There is nothing new there, and there’s nothing fascinating or affecting or human there, either, and it showed. While The Lost World and Jurassic Park III both made some decent money, neither came anywhere near close to the insane success of Jurassic Park, a film it seems everybody went to see thrice and then bought on VHS. The franchise crawled off into the brush to lick its wounds.

A Whole New Jurassic World
The overseas market has driven Hollywood to turn to reboots over the last several years. You want a hit in the States which will have some built in brand recognition, but you also want to freshen up an idea and repackage it for China. You can’t have too much really complicated dialogue—no tense debates about the ethics of de-extinction. You want things to be easy to follow, nice and broad, so that humor translates well even if subtitles don’t always.

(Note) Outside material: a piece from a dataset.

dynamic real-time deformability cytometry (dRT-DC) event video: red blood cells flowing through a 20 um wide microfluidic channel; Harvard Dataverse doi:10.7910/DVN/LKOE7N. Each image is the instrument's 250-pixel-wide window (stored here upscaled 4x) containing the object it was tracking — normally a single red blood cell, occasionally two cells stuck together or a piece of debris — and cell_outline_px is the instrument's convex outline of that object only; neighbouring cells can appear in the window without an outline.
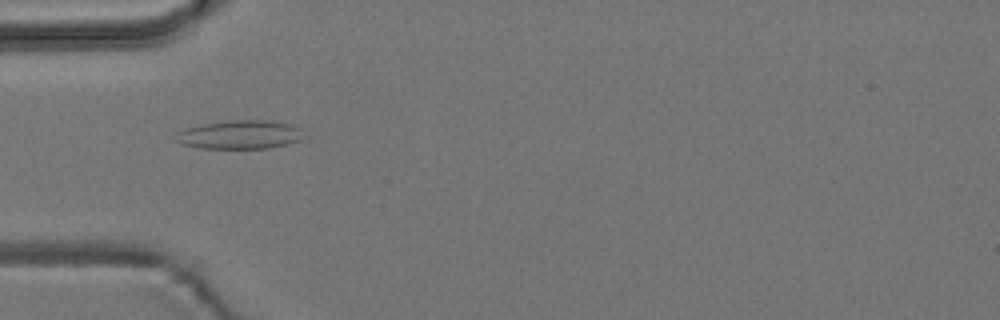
{"species": "common noctule bat (a hibernating species)", "species_latin": "Nyctalus noctula", "temperature_condition": "room temperature", "stored_images_in_passage": 2, "camera_frame_rate_fps": 3000, "um_per_image_px": 0.085, "animal": {"sex": "male", "body_mass_g": 19.2, "forearm_length_mm": 51.8}, "frame": {"image": 1, "passage_image": 1, "time_ms": 0.0, "image_size_px": [1000, 320], "cell_outline_px": [[300, 140], [288, 144], [268, 148], [200, 148], [184, 144], [176, 140], [176, 132], [184, 128], [204, 124], [232, 120], [272, 120], [292, 124], [300, 128]], "centroid_in_image_um": [20.38, 11.43], "position_along_channel_um": 64.6, "area_um2": 21.21}}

Jurassic World and its newly released sequel Fallen Kingdom, are competent movies in that even the most unkind reviews have something nice to say about them, but they also seem cranked out by committee at every stage. A famous Chris (Pratt, in this case), the same basic setup as the original, and a commitment to going bigger were pretty much all that distinguished Jurassic World from the original, if you don’t count the troublingly dismissive attitude toward women inherent in the whole subtext of the thing, which sees Bryce Dallas Howard’s career woman reduced to a starry-eyed damsel and completely murders the hell out of the beleaguered female assistant who’s just trying to take care of a pair of ungrateful brats.

With its plot about weaponizing dinosaurs for nefarious purposes, Jurassic World: Fallen Kingdom at least tries to go somewhere different, and it seems already to have handily earned its money. It’s gotten middling reviews already, but that won’t keep them from making another that’s more about action than about the wonder and terror and unknowability of nature.

But it does have plenty of dinos in it, and they’re still just as hilariously scientifically inaccurate as always, though more so now that scientists are reporting they had feathers.

I’m going to go ahead and make a prediction right now: Jurassic World 3, which will probably drag poor Laura Dern back into its gilded hands, is going to catastrophically underperform and Universal is going to wonder why, when it’s evident to most people that the beating heart of the series has long gone extinct.